Step 1: Install WasmEdge

First off, you'll need WasmEdge, a high-performance, lightweight, and extensible WebAssembly (Wasm) runtime optimized for server-side and edge computing. To install WasmEdge along with the necessary plugin for AI inference, open your terminal and execute the following command:

curl -sSf https://raw.githubusercontent.com/WasmEdge/WasmEdge/master/utils/install_v2.sh | bash -s

Step 2: Download the LLM model

Next, you'll need to obtain model files: the Llava-v1.6-Vicuna-7B model and the mmproj model.

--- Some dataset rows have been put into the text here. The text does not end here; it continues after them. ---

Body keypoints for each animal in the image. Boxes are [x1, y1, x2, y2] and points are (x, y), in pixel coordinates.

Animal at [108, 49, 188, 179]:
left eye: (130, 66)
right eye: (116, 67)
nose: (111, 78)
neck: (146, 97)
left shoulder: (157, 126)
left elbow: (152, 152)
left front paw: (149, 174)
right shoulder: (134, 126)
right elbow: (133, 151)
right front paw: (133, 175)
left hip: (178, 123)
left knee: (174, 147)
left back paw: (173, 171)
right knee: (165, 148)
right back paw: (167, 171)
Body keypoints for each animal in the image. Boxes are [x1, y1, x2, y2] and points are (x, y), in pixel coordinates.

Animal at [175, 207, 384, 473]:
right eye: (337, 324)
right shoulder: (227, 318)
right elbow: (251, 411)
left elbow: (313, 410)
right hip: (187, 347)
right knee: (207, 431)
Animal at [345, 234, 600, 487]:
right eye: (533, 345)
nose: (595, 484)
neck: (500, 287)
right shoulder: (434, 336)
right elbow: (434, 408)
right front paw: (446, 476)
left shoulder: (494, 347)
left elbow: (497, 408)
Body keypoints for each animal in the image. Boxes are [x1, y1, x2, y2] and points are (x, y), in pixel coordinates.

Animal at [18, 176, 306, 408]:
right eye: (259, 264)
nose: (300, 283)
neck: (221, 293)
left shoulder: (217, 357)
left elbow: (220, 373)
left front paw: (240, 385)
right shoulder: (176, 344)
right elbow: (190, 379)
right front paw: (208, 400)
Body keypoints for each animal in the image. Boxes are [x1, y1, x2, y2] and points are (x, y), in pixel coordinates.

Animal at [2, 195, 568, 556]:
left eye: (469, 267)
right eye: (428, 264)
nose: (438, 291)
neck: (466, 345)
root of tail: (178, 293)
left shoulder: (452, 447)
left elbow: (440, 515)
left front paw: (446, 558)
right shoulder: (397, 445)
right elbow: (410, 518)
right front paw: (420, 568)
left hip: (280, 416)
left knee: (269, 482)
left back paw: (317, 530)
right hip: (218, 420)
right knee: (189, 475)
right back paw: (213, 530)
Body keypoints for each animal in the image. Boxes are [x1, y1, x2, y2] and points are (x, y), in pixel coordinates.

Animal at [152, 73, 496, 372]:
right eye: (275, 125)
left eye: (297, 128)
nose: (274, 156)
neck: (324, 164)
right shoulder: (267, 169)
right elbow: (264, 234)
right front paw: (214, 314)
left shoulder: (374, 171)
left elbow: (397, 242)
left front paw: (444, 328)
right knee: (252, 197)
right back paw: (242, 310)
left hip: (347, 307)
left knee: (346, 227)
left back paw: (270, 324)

curl -LO https://huggingface.co/second-state/Llava-v1.6-Vicuna-7B-GGUF/resolve/main/llava-v1.6-vicuna-7b-Q5_K_M.gguf
curl -LO https://huggingface.co/second-state/Llava-v1.6-Vicuna-7B-GGUF/resolve/main/llava-v1.6-vicuna-7b-mmproj-model-f16.gguf

Step 3: Download a portable chatbot app

Next, you need an application that can load the model and provide a UI to interact with the model. The LlamaEdge api server app is a lightweight and cross-platform Wasm app that works on any device you might have. Just download the compiled binary app.

curl -LO https://github.com/second-state/LlamaEdge/releases/latest/download/llama-api-server.wasm

The LlamaEdge apps are written in Rust and compiled to portable Wasm. That means they can run across devices and OSes without any change to the binary apps. You can simply download and run the compiled wasm apps regardless of your platform.

Step 4: Chat with the chatbot UI

The llama-api-server.wasm is a web server with an OpenAI-compatible API. You still need HTML files for the chatbot UI. Download and unzip the HTML UI files as follows.

curl -LO https://github.com/LlamaEdge/chatbot-ui/releases/latest/download/chatbot-ui.tar.gz
tar xzf chatbot-ui.tar.gz
rm chatbot-ui.tar.gz

Then, start the web server.

wasmedge --dir .:. --nn-preload default:GGML:AUTO:llava-v1.6-vicuna-7b-Q5_K_M.gguf llama-api-server.wasm -p vicuna-llava -c 4096 --llava-mmproj llava-v1.6-vicuna-7b-mmproj-model-f16.gguf -m llava-v1.6-vicuna-7b

Go to http://localhost:8080 on your computer to access the chatbot UI on a web page! You can upload an imange and chat with the model based on the image.

Congratulations! You have now started an multimodal app on your own device.